[[ Data records open ]]

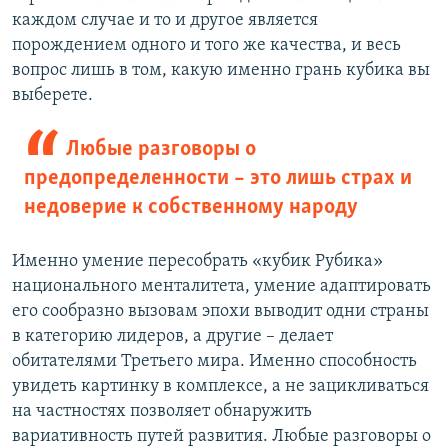
каждом случае и то и другое является
порождением одного и того же качества, и весь
вопрос лишь в том, какую именно грань кубика вы
выберете.
Любые разговоры о
предопределенности – это лишь страх и
недоверие к собственному народу
Именно умение пересобрать «кубик Рубика»
национального менталитета, умение адаптировать
его сообразно вызовам эпохи выводит одни страны
в категорию лидеров, а другие – делает
обитателями Третьего мира. Именно способность
увидеть картинку в комплексе, а не зацикливаться
на частностях позволяет обнаружить
вариативность путей развития. Любые разговоры о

[[ Data records closed ]]

- [Work to be completed]:
Restate the final lines of the listing above word for word, beginning at the line that contains "недоверие к собственному народу".

- [Answer below]:
недоверие к собственному народу
Именно умение пересобрать «кубик Рубика»
национального менталитета, умение адаптировать
его сообразно вызовам эпохи выводит одни страны
в категорию лидеров, а другие – делает
обитателями Третьего мира. Именно способность
увидеть картинку в комплексе, а не зацикливаться
на частностях позволяет обнаружить
вариативность путей развития. Любые разговоры о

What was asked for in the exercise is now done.